I guess what I’m trying to say is that Frank and Joe aren’t doing a very good job. Brian isn’t killed, so by that bare standard of bodyguarding, they’re successful. But with all those accusations and crimes, they discover nothing for the first half of the book. Even the boys themselves complain there are “a thousand loose ends.” They also let Brian get socked in the jaw by Pico, which in any rational universe should shut down Pico’s access to the band — but no, casual assault is another key facet of any Hardy Boys book, and not something the police get involved in. So the incident gets written off.
Also, Brian Beat is getting off lucky in the press. Stories about his contract situation, personal tragedies, a plagiarism accusation, and murder attempts should have reporters swarming around him like blowflies on a corpse. The only reason I can think of that they aren’t is that people really don’t care about him or the Funky Four. (Fun fact: The band’s manager really did cheat one of the band members, Jason, out of songwriting credits / royalties — or he thought he did, at least.) But even with that scandal, no one’s sniffing around the band except Pico, and he’s too incompetent to do any actual reporting.
Perhaps the most damning indictment of the Hardys’ skill is their inability to find Brian when a ransom note shows up. Do they try to track Brian’s movements? Look for witnesses to his last known moments of freedom? Contact the police? No. They chase Pico for a while, wait, and then go out to Brian’s mother’s house to break the news to her, face to face. Fortunately for them, Brian is actually at his mother’s, and the ransom note is a fake. Unfortunately for them, someone has cut their brake line …

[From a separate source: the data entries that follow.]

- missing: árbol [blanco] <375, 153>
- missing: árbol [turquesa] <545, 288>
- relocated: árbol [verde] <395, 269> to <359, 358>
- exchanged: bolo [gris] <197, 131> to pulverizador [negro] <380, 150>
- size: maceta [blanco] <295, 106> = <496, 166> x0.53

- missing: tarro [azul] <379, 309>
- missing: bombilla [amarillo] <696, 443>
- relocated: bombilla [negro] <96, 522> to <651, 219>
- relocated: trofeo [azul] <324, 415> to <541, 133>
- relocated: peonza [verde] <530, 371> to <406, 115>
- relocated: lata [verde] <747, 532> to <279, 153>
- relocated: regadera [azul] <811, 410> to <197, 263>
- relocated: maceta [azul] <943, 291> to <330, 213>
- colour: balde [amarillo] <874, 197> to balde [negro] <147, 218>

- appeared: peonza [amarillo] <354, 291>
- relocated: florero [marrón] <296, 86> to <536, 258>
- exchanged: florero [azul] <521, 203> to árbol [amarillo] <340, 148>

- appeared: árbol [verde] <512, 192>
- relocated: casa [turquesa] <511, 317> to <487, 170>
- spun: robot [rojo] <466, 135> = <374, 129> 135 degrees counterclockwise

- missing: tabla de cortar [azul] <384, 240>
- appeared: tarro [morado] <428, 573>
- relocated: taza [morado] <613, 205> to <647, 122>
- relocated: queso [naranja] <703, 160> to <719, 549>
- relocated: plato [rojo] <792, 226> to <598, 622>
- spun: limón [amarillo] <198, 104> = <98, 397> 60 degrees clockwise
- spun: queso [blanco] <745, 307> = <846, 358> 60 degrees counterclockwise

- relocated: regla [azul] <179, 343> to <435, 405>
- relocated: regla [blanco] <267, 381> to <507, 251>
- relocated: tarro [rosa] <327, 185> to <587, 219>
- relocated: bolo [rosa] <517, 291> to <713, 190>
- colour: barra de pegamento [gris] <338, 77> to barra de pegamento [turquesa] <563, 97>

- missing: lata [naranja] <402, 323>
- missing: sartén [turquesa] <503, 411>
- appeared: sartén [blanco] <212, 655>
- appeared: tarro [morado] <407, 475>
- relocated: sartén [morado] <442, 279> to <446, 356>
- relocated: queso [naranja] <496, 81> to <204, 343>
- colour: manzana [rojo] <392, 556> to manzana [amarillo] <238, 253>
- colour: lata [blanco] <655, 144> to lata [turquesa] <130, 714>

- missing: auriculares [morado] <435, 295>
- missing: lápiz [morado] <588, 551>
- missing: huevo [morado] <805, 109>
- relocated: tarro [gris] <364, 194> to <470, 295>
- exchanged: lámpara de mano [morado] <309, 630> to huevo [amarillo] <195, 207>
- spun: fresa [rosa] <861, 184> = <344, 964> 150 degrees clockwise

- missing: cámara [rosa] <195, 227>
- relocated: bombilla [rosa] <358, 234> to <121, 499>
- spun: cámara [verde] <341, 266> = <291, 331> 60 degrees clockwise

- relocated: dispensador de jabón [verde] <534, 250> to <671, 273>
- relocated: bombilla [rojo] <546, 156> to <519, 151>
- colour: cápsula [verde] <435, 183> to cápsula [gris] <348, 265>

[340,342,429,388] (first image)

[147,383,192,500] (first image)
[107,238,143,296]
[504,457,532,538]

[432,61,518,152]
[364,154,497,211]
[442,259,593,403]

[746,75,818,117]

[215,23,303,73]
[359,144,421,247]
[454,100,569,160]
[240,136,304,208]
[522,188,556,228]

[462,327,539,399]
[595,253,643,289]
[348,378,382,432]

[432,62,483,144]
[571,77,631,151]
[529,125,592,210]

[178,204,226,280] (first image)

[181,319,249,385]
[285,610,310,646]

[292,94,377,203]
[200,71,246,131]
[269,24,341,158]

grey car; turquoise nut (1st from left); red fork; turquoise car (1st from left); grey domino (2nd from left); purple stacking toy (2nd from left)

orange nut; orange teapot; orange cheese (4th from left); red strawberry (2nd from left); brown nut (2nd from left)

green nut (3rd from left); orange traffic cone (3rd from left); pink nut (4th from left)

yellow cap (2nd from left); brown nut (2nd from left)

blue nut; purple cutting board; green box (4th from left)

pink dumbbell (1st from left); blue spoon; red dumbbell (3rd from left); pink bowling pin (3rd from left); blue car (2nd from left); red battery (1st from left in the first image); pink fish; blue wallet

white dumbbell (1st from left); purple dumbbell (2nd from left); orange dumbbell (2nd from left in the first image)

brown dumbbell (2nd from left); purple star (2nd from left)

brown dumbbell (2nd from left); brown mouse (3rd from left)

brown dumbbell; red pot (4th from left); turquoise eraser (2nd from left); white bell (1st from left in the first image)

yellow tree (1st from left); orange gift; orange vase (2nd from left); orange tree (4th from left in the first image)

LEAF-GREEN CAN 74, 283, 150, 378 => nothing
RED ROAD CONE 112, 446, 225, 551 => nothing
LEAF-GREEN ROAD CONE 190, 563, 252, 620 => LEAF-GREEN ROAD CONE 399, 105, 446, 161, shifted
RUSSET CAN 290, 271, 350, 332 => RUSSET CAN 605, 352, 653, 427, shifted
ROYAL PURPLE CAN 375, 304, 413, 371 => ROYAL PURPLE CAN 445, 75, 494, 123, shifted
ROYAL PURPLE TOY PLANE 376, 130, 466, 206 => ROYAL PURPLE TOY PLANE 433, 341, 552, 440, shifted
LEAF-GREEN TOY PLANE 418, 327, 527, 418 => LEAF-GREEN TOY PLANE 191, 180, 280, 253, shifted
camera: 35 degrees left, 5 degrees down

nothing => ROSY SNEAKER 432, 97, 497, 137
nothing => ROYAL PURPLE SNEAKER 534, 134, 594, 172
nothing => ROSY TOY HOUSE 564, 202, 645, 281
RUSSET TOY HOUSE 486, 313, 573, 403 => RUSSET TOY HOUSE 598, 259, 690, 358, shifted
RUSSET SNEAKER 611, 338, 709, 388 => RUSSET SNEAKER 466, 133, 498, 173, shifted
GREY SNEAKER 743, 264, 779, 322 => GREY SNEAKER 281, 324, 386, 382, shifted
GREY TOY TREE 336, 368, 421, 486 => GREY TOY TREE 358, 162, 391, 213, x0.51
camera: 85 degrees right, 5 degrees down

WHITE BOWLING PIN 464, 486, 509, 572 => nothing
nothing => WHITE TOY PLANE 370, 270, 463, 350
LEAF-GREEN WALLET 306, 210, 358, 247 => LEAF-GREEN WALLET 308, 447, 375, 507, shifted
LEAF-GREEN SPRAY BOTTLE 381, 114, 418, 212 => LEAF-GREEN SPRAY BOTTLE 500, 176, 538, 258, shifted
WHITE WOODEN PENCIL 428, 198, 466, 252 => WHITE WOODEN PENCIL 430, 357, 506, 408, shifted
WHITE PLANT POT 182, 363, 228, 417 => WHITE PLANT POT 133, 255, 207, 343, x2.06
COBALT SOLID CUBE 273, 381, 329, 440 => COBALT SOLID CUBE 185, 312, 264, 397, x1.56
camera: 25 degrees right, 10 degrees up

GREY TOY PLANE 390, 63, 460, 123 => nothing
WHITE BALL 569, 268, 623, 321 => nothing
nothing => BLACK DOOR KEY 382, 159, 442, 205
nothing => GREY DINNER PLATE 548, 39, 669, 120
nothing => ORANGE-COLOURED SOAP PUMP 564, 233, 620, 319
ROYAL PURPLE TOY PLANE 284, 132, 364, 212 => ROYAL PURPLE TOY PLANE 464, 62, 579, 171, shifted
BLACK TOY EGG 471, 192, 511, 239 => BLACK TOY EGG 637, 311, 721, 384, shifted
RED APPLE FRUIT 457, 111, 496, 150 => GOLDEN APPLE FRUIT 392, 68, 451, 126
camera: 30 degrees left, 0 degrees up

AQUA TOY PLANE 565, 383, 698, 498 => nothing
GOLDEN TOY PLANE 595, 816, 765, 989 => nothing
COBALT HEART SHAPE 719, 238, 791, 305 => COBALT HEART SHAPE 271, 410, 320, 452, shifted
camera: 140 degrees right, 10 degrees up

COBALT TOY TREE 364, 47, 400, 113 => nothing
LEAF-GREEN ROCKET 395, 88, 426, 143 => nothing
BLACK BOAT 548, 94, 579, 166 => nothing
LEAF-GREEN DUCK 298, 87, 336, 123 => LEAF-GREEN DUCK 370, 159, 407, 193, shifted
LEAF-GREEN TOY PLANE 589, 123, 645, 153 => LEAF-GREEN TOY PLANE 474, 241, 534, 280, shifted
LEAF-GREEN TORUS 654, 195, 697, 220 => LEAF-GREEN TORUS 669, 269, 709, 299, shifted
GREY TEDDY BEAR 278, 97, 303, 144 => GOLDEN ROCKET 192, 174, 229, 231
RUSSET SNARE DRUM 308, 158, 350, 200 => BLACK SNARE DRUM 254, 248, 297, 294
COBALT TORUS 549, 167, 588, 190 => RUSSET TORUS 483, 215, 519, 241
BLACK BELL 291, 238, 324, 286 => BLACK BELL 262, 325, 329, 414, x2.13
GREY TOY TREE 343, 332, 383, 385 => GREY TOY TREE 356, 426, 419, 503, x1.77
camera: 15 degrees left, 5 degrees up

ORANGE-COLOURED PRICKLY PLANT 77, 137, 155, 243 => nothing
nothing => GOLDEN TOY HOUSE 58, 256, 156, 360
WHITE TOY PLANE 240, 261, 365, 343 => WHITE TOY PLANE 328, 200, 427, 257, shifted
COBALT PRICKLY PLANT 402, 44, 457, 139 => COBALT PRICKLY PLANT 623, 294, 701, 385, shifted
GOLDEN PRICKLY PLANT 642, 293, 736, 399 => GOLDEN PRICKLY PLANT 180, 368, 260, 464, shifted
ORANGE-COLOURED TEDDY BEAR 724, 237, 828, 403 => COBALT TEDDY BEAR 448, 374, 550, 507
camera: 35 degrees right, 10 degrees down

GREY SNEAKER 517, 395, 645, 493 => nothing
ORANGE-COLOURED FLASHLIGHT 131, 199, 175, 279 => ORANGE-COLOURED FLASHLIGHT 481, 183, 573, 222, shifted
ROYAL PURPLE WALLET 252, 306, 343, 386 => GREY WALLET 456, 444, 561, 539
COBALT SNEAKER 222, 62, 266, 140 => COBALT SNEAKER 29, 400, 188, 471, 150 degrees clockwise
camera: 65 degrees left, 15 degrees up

Ah, tampering with the brake line: the old movie chestnut, just as hoary as crawling through the ductwork in an office building. I’ve never crawled through a duct, but I know from experience that cutting the brake line being a sudden danger is bollocks. If you use the brakes at all — as Frank and Joe do on a mountain road before their brakes’ catastrophic failure — you can feel the brakes getting softer and less effective. You have a warning. That Frank can’t detect it also reflects poorly on the boys, or maybe on Fenton’s training. By this point in their careers, he has to know someone’s going to cut their brakes eventually, and he should have made sure they were prepared. I mean, the man has trained Frank to disarm land mines, for Thor’s sake.
With Brian safe, the boys and Marcus decide to try to trap the ersatz kidnapper. Although everyone suspects Pico, it’s Suzi B., the band’s fired dance choreographer, who had accused Marcus and Brian of stealing her song. Her ransom demand was her way of getting the money she was owed. The boys let her go, even though what she did was still a crime. But who cares? Frank and Joe seem to believe only attempted homicide is a crime worth their time.
And they get another attempted homicide; the music video requires a skydiving scene, and Brian’s parachute fails to open. To stack cliché atop cliché, Frank catches up with the falling Brian, and the two ride Frank’s parachute to safety. After this near disaster, the brothers start asking questions, and hey ho! they nail their suspect — Jason, Brian’s (jealous, but hiding it well) bandmate and best friend. Turns out he’s been trying to kill Brian because Brian always steals the spotlight, albeit inadvertently. It also turns out he stole Suzi B.’s song, then let Marcus steal it from him. With all those crimes, Frank seems concerned only with the parachute tampering: “That’s attempted murder … You could go to jail for that.”
Could! What is the source of Frank’s doubt? Does he believe the justice system is incompetent? Does he think a confession is insufficient to secure a conviction? Does he agree with Sideshow Bob from The Simpsons, believing “attempted murder” isn’t really a crime?
Congratulations, Frank and Joe! It took only four potentially fatal incidents for you to figure out what the hell was going on. Fortunately for you, the attempted murderer was incompetent!